Possible impact of epigenetic modifications upon dietary influence during the lifespan of the mammary gland. There is still much to be understood regarding human breast development and a lot of information is extrapolated from studies in rodents. The human mammary gland evolves constantly with the formation, on average, of twelve individual ductal systems or lobes with limited branching of ducts with blunt-ended ductal termini during fetal development. Considerable secondary branching and elongation of the ductal systems and formation of terminal ductal lobular units (TDLU) occur upon hormonal stimulation during puberty, and lobes further branch out to develop into lactating tissue followed by involution of part of the glandular tissue during pregnancy/lactation cycles. All the phases of development will encompass TDLU (these structures are present in the majority starting at puberty and until menopause), thus affecting areas of the breast where cancers develop. Therefore, epigenetic alterations occurring at different periods during the lifespan of an individual might affect the mammary gland to various extents based on the possibility to propagate permanent/long-term epigenetic marks through cell division (see grey arrows).

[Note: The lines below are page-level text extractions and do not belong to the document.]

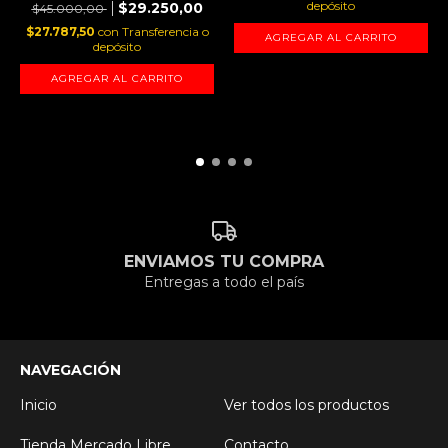
depósito
$29.250,00
$45.000,00
$27.787,50
con
Transferencia o
AGREGAR AL CARRITO
depósito
AGREGAR AL CARRITO
ENVIAMOS TU COMPRA
Entregas a todo el país
NAVEGACIÓN
Inicio
Ver todos los productos
Tienda Mercado Libre
Contacto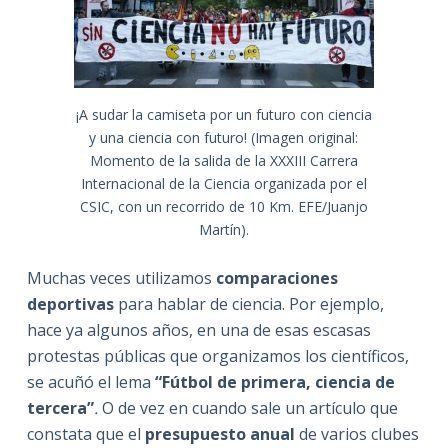
¡A sudar la camiseta por un futuro con ciencia
y una ciencia con futuro! (Imagen original:
Momento de la salida de la XXXIII Carrera
Internacional de la Ciencia organizada por el
CSIC, con un recorrido de 10 Km. EFE/Juanjo
Martín).
Muchas veces utilizamos
comparaciones
deportivas
para hablar de ciencia. Por ejemplo,
hace ya algunos años, en una de esas escasas
protestas públicas que organizamos los científicos,
se acuñó el lema
“Fútbol de primera, ciencia de
tercera”
.
O de vez en cuando sale un artículo que
constata que el
presupuesto anual
de varios clubes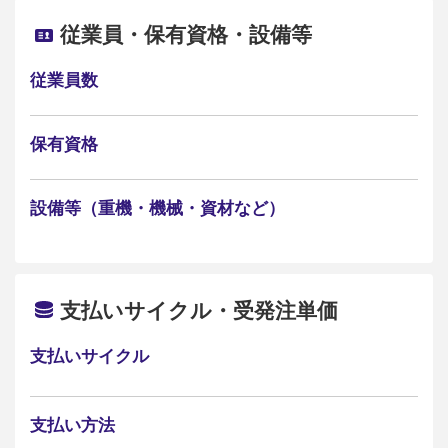
従業員・保有資格・設備等
従業員数
保有資格
設備等（重機・機械・資材など）
支払いサイクル・受発注単価
支払いサイクル
支払い方法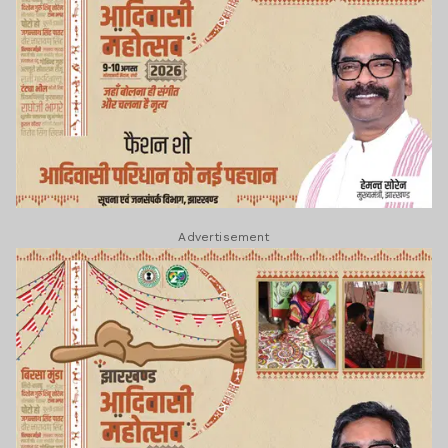
Advertisement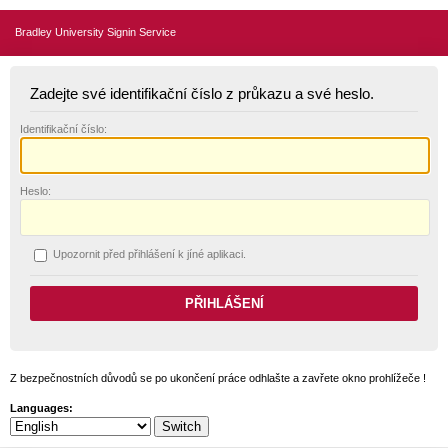
Bradley University Signin Service
Zadejte své identifikační číslo z průkazu a své heslo.
I
dentifikační číslo:
H
eslo:
U
pozornit před přihlášení k jíné aplikaci.
Z bezpečnostních důvodů se po ukončení práce odhlašte a zavřete okno prohlížeče !
Languages:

The period between birth and puberty is not accompanied by extensive breast development; instead, it is proposed to comprise an involution phase shortly after birth and slow growth that accompanies the body’s growth afterwards; this period is represented by the dashed line on the drawing (periods of times between life events are not represented to scale). Menopause is characterised by a reduction in the number of TDLU and ducts⁽²⁸⁰⁾.

Fig. 3

Venn diagram of a relationship between diets/food components and factors that influence their impact on breast cancer risk. Major life characteristics share specific relationships with diets/food components when it comes to breast cancer. These characteristics include the stage of mammary gland development (which encompasses menopausal status/age) and the individual’s background (race/ethnicity and lifestyle other than dietary habits). The combination of these different factors might explain why certain nutrients will have an impact on the development of a certain type of breast tumour. Such knowledge is critical for optimal primary prevention, as it suggests that (1) the study of the impact of diets/food components on breast cancer has to take into account diversity and (2) the link between the development of a certain type of breast tumour and nutrition has to be further scrutinised, notably via the identification of the early alterations in the breast specific to a given type of neoplasia. ER +, oestrogen-positive; ER−, oestrogen-negative; PR +, progesterone-positive; PR−, progesterone-negative.